We do not let our boys explore ‘feminine’ fields, hobbies, and colours from day one. We fear our girls being ‘masculine’, and try our best to kepp them as ‘feminine’ and ‘girly’. This has been commercialised too. I would say, it has exaggerated with commercialisation. Every apparel store will have pinks, peaches, reds, and mauves for girls, even basic things like tiffin-boxes, bottles, bags and accessories. The boys’ section will be bold with blues, greens, blacks and yellows. We teach our girls to be muted, subdued, subtle and soft, and train our boys to be bold, daring, brave and strong by all this conditioning. Is it fair to our children? I don’t think so.
This is why I adopt the gender neutral parenting approach. And ask me how? She is just three, but gender stereotypes set in even earlier than this age. My child of three years of age shocked me by telling me how a girl should sit and how a boy should. I was horrified! A girl two years older to her had explained it to her at her day care. Small children look around them, observe us, and the gender stereotypes set in early and dictate their lives throughout. Talk to a three year old about gender roles and you will be surprised.
I have started with small things. If she gets a pink kitchen set for her birthday, I make sure she gets a train set too. As everyone gifts pink stuff to a girl, I never buy pink for her, to make sure her wardrobe, accessories, toys etc is balanced with subtle and bold both. I never tell her how not to sit or stand. I make it a point not to read out severely biased princess fairy tales, because they convey a very twisted message to the children.
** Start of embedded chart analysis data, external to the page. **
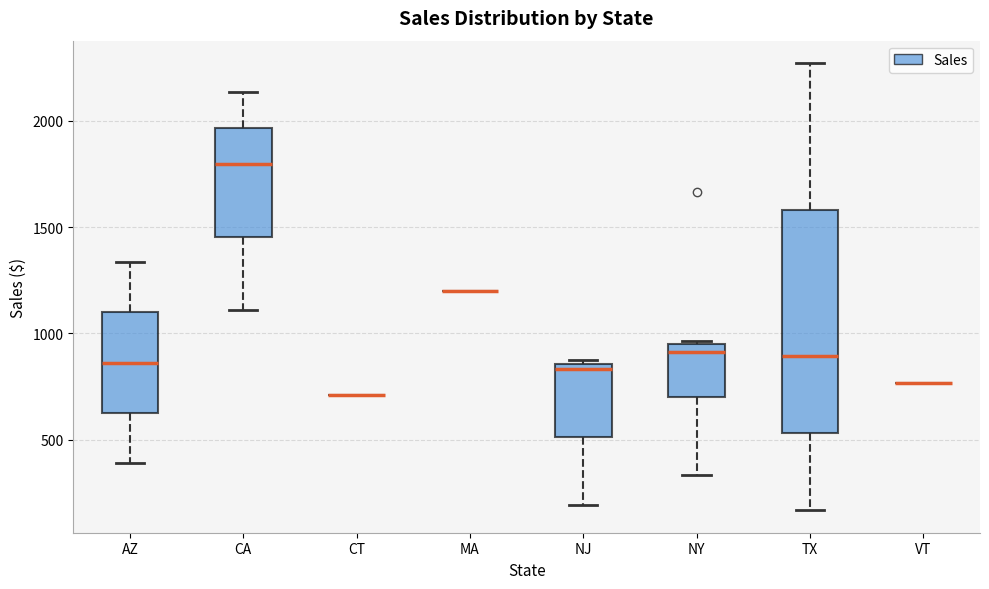

Reading left to right, transcribe this box plot: for each box, give where its median line is, the range the box spans, and where its two whiskers end, as read against the y-axis. The values are not printed on the chart, so give them approximately, as read against the axis.

AZ: median 850, box 650 to 1100, whiskers 400 to 1350
CA: median 1800, box 1450 to 1950, whiskers 1100 to 2150
CT: box collapsed to a line at 700, whiskers 700 to 700
MA: box collapsed to a line at 1200, whiskers 1200 to 1200
NJ: median 850 (just below the box's upper edge), box 500 to 850, whiskers 200 to 900
NY: median 900, box 700 to 950, whiskers 350 to 950
TX: median 900, box 550 to 1600, whiskers 150 to 2250
VT: box collapsed to a line at 750, whiskers 750 to 750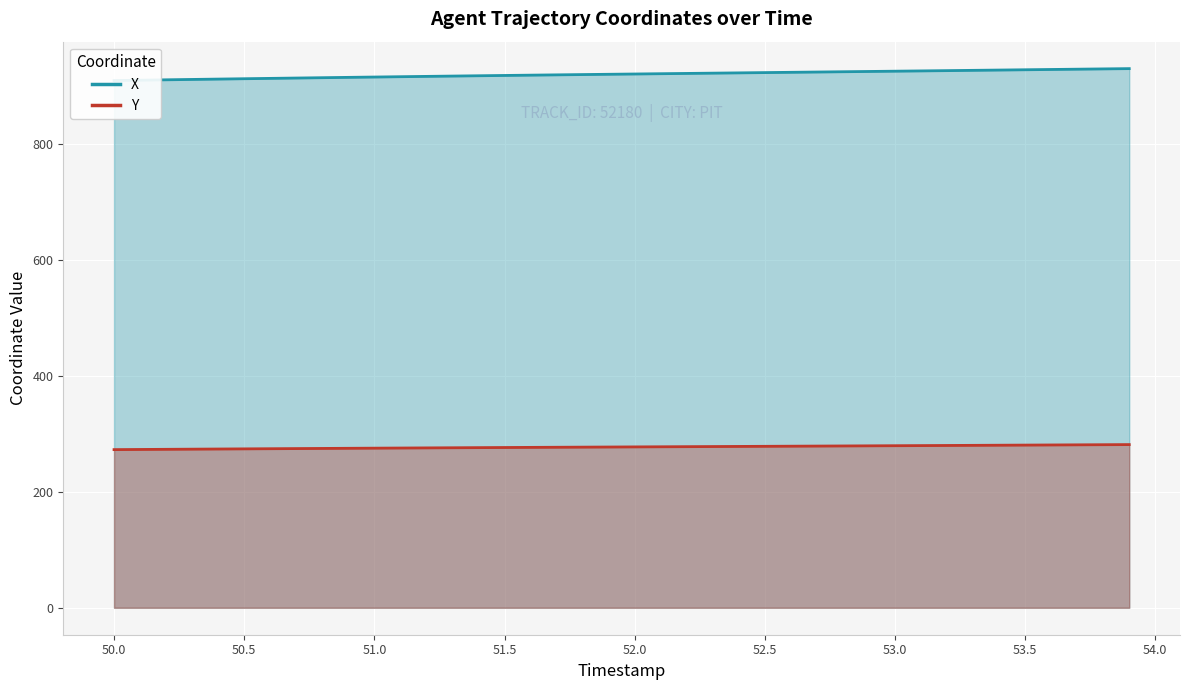

True or false: X and Y intersect in this chart.

False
They tell them that the sole purpose of a girl’s life is to wait for a prince charming to make it better and beautiful. Instead, I read out true stories of women who have achieved success in their lives in the real world. A girl has to make her own fairy tale, and I want my girl to know it. (A very good suggestion for such a book is “Good Night Stories for Rebel Girls”, and books by The Irrelevant Project)
Yes, my daughter does understand that girls and boys are anatomically different, but that is where the difference has to end. There should be no difference in the respect, love and opportunities that both the genders get. A girl and a boy have the equal right to choose any field of interest ranging from physics to baking. We must let the child find her/his potential, and interest. We must not let our gender biases and stereotypes make defined pathways for our children to follow.
Gender Neutrality is not about the pinks and blues and unicorns. It is about letting the whole wide world of opportunities and choices open to your child to choose from.
Let us raise empowered girls, and compassionate boys. That is how this unbecomingly cruel and biased world will become beautiful.